[[ Data open ]]

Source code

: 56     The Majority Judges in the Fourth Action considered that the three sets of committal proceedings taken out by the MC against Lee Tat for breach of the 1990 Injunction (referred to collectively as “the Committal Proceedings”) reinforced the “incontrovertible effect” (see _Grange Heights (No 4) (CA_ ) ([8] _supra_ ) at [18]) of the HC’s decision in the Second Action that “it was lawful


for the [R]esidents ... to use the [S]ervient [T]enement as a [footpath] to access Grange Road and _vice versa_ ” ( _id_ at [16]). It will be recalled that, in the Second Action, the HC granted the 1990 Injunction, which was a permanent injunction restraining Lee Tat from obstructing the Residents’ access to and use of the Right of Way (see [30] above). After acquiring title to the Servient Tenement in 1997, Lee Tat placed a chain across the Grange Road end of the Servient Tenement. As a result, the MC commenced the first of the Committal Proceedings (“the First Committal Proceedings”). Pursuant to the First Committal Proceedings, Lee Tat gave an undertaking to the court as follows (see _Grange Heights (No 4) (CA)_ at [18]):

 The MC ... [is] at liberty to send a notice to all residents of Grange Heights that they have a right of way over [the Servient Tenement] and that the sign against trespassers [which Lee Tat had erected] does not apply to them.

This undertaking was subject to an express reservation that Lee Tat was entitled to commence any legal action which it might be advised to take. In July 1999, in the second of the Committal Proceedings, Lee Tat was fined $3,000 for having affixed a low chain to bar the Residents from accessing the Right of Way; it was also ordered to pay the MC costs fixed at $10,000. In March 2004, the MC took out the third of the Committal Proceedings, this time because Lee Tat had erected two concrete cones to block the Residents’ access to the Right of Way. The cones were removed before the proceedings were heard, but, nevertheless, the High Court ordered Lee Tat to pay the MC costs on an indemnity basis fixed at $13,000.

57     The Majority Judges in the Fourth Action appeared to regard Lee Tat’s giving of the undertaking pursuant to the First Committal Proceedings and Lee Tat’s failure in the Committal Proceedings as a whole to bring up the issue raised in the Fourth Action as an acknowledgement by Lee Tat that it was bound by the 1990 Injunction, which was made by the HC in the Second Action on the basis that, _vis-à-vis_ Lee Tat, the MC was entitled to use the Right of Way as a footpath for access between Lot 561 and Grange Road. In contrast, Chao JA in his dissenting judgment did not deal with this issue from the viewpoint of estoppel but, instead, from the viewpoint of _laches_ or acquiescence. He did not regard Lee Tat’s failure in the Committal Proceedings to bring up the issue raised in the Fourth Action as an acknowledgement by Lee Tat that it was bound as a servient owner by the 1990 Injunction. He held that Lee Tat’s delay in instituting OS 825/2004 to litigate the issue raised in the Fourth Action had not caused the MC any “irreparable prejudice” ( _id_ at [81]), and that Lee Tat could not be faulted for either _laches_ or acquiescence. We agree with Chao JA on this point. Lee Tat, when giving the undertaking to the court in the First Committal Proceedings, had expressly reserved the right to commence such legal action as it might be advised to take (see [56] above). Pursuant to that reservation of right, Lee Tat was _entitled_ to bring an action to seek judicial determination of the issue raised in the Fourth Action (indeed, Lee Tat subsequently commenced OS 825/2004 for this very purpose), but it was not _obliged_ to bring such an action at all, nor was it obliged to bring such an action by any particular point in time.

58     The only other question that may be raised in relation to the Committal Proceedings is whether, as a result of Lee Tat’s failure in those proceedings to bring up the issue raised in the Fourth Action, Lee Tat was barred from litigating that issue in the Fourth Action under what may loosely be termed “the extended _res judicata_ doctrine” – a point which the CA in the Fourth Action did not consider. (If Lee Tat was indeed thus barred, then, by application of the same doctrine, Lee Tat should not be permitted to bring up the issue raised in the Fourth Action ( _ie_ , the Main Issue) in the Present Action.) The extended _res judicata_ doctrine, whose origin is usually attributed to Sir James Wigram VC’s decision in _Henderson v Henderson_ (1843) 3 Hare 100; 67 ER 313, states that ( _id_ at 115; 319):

[[ Data closed ]]

About this exercise
Nothing should appear in the answer except the lines above from the line with "56     The Majority Judges" through the line with "The MC ... [is]", both included, written out exactly.

Exercise response
: 56     The Majority Judges in the Fourth Action considered that the three sets of committal proceedings taken out by the MC against Lee Tat for breach of the 1990 Injunction (referred to collectively as “the Committal Proceedings”) reinforced the “incontrovertible effect” (see _Grange Heights (No 4) (CA_ ) ([8] _supra_ ) at [18]) of the HC’s decision in the Second Action that “it was lawful


for the [R]esidents ... to use the [S]ervient [T]enement as a [footpath] to access Grange Road and _vice versa_ ” ( _id_ at [16]). It will be recalled that, in the Second Action, the HC granted the 1990 Injunction, which was a permanent injunction restraining Lee Tat from obstructing the Residents’ access to and use of the Right of Way (see [30] above). After acquiring title to the Servient Tenement in 1997, Lee Tat placed a chain across the Grange Road end of the Servient Tenement. As a result, the MC commenced the first of the Committal Proceedings (“the First Committal Proceedings”). Pursuant to the First Committal Proceedings, Lee Tat gave an undertaking to the court as follows (see _Grange Heights (No 4) (CA)_ at [18]):

 The MC ... [is] at liberty to send a notice to all residents of Grange Heights that they have a right of way over [the Servient Tenement] and that the sign against trespassers [which Lee Tat had erected] does not apply to them.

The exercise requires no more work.